Although inn buildings of a domestic form are found throughout regional NSW, only No. 75 Windmill Street and Lilyvale, 176 Cumberland Street are known to be surviving examples of this particular form of public house in the City of Sydney. Their location in the heart of Sydney, Australia's first settlement and only urban centre existing in the 1830s makes these buildings of exceptional significance. No. 75 Windmill Street is the oldest surviving public house building located within Millers Point and its domestic form again makes this building of exceptional significance, given that all other surviving colonial public houses in Millers Point would be classified as "taverns" and are commercial style buildings. The place contains a number of features dating from 1832-33 including the front door case, the cornice and ceiling rose to Space 2 and the front verandah (albeit with later balustrade) which are rare, surviving, colonial architectural features.
The place is important in demonstrating aesthetic characteristics and/or a high degree of creative or technical achievement in New South Wales. The form of the subject property is of aesthetic significance as a very good example of a relatively intact Colonial Georgian style town building, demonstrating the aesthetic characteristics of a colonial domestic form building, including the symmetrical facade, (original) exposed brick walling, stone lintels and sills, verandah with separate roof, lourvred shutters and classical detailing to front door case. The place is indicative of the pre-1900s architectural character of Millers Point and because of its age and rarity, the building has some value as a comparative example of 1830s building construction techniques. Constructed in 1832-33, the building contains some features of outstanding significance for their style and rarity, including the front door case, Space 2 ceiling cornice and ceiling rose and the front verandah (albeit with altered balustrade).
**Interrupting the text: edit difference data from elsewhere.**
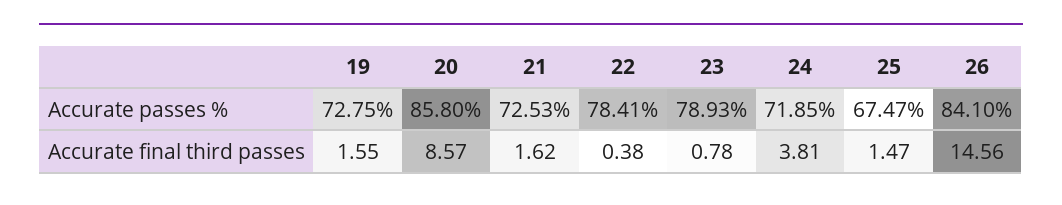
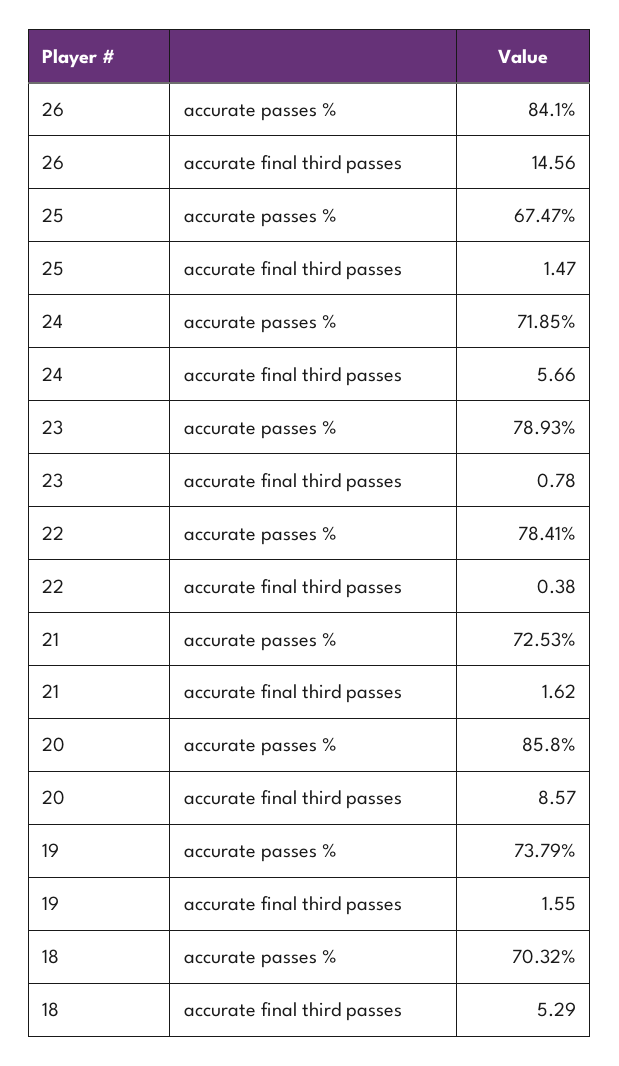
19, Accurate passes %: 72.75 -> 73.79
24, Accurate final third passes: 3.81 -> 5.66
18, Accurate passes %: none -> 70.32
18, Accurate final third passes: none -> 5.29

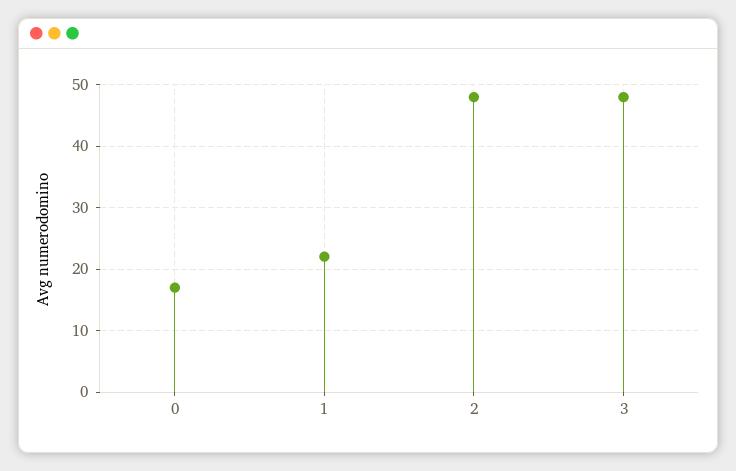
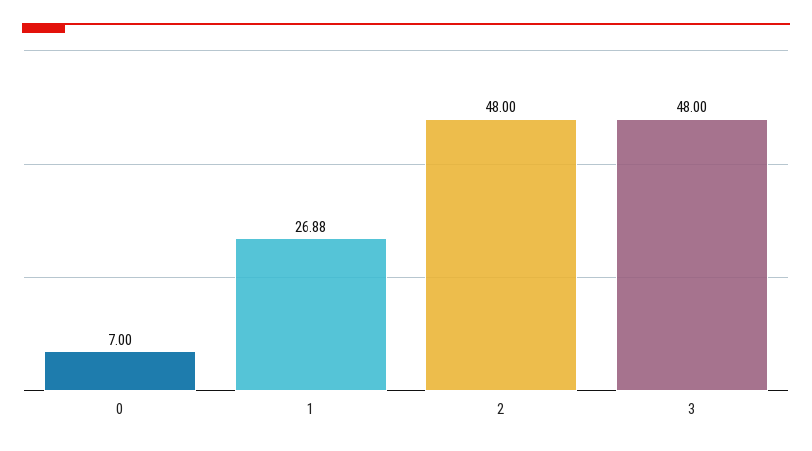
0: 17 -> 7
1: 22 -> 26.88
By virtue of its having a central ceiling rose, fireplaces at each end and a continuous boarded floor, the room architecturally reads as a single space, and may derive from the English model of a large first floor reception room that can be adapted for day-to-day use. (This feature is found in a number of Maitland residences all built around the same time: Walli House, Roseneath, the Eckford house and outside Maitland most notably at Franklin House in northern Tasmania.) It has a cellar, an early kitchen (that appears to pre-date the house, 1826) with wood-fired bread oven (and original hand made door), and back-to-back fireplaces with the adjoining flagged-floor scullery. Most of the lath and plaster ceilings remain, with original hand run ceiling roses in both the first floor reception room and the downstairs drawing room, the latter also retaining its original hand-run cornice. The house has an unusual architectural feature in that the front section of the house sits deliberately at an angle to the street front (less than 90).